Le sport, c’est la santé, la sculpture du corps, une garantie de séduction.
Doug ne porte pas de baskets de collection, mais soigne sa moustache, et ses clients, dont on peut deviner qu’ils sont surtout ses amis.
© Norm Diamond
Il est sûrement un peu hâbleur, raconte à qui veut qu’il a croisé le président Kennedy quelques minutes avant son attentat.
Si la légende est plus belle que la vérité, disait John Ford en substance, pourquoi se priver de la légende ?
Norm Diamond est là, en immersion, peinant comme tout le monde, conscient de photographier une Amérique invisible dans un lieu où la souffrance des muscles est la première des démocraties.
© Norm Diamond
Soulever des poids n’est-il pas notre destin à tous ?
Passent des beaux mecs quelquefois, travailleurs, consciencieux, impitoyables envers eux-mêmes. A eux de reprendre le flambeau quand tout fout le camp, que l’Amérique perd son âme, et que la gloriole a remplacé l’effort.

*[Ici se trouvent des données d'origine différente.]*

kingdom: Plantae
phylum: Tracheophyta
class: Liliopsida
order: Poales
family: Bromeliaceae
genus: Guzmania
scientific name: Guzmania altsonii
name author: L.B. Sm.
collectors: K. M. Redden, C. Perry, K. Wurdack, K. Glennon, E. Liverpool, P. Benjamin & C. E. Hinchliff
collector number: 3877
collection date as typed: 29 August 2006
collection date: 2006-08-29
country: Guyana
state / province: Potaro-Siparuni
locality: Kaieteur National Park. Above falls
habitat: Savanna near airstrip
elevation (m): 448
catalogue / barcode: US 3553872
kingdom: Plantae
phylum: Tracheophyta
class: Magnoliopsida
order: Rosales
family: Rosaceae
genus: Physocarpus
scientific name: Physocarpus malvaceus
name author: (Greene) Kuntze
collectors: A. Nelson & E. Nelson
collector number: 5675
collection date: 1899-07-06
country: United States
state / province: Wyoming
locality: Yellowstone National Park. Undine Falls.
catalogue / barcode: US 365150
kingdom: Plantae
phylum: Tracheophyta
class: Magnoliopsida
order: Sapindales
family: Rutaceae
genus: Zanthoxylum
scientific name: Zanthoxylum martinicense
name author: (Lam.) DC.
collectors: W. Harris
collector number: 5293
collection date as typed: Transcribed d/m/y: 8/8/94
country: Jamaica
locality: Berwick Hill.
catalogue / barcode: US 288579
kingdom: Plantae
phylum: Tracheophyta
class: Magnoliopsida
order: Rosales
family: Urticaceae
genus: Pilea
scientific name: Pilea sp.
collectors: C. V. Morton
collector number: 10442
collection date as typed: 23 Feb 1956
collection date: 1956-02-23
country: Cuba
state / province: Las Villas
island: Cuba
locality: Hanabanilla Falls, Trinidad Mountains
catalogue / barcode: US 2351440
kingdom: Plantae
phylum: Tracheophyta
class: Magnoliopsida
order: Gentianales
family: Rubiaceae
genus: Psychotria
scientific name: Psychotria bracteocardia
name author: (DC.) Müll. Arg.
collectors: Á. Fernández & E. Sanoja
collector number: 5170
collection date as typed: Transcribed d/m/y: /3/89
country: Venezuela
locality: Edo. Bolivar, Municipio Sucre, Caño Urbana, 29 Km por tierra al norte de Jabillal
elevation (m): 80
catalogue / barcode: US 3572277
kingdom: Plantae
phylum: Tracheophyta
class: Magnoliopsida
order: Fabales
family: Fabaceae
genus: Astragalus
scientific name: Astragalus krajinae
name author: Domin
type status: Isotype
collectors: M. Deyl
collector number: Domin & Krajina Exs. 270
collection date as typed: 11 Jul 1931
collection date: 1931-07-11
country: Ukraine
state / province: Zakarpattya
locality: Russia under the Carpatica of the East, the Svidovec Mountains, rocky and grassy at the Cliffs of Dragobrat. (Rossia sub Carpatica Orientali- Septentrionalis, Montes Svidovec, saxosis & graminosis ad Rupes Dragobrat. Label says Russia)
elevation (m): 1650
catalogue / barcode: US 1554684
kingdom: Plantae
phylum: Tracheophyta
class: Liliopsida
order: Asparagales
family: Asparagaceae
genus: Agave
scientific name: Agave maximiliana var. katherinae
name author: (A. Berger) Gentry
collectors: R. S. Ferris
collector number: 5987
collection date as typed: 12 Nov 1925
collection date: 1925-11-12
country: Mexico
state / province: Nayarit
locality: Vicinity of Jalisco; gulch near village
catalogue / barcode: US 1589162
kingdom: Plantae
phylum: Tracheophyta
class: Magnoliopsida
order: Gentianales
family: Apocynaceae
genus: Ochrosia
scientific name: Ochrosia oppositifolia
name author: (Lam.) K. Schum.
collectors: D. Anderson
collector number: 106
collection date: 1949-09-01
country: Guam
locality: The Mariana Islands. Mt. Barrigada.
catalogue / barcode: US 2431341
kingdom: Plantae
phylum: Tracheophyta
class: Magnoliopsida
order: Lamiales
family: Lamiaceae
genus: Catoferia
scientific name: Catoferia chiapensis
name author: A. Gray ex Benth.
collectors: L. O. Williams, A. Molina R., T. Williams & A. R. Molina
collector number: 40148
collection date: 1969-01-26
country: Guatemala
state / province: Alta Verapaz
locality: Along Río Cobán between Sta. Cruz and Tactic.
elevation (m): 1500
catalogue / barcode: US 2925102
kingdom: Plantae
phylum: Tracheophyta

Norm Diamond photographie un monde qui se meurt : place désormais aux paillettes, aux pixels, aux falsifications par ordinateur.
Doug’s Gym ne fait pas dans le spectaculaire, c’est un livre sur les rêves, la solitude à assumer, et les partages pudiques.
Norm Diamond, Doug’s Gym, texts Norm Diamond, Roy Flukinger, Kehrer Verlag Heidelberg Berlin, 2019, 112 pages
© Norm Diamond
Assez impressionnant !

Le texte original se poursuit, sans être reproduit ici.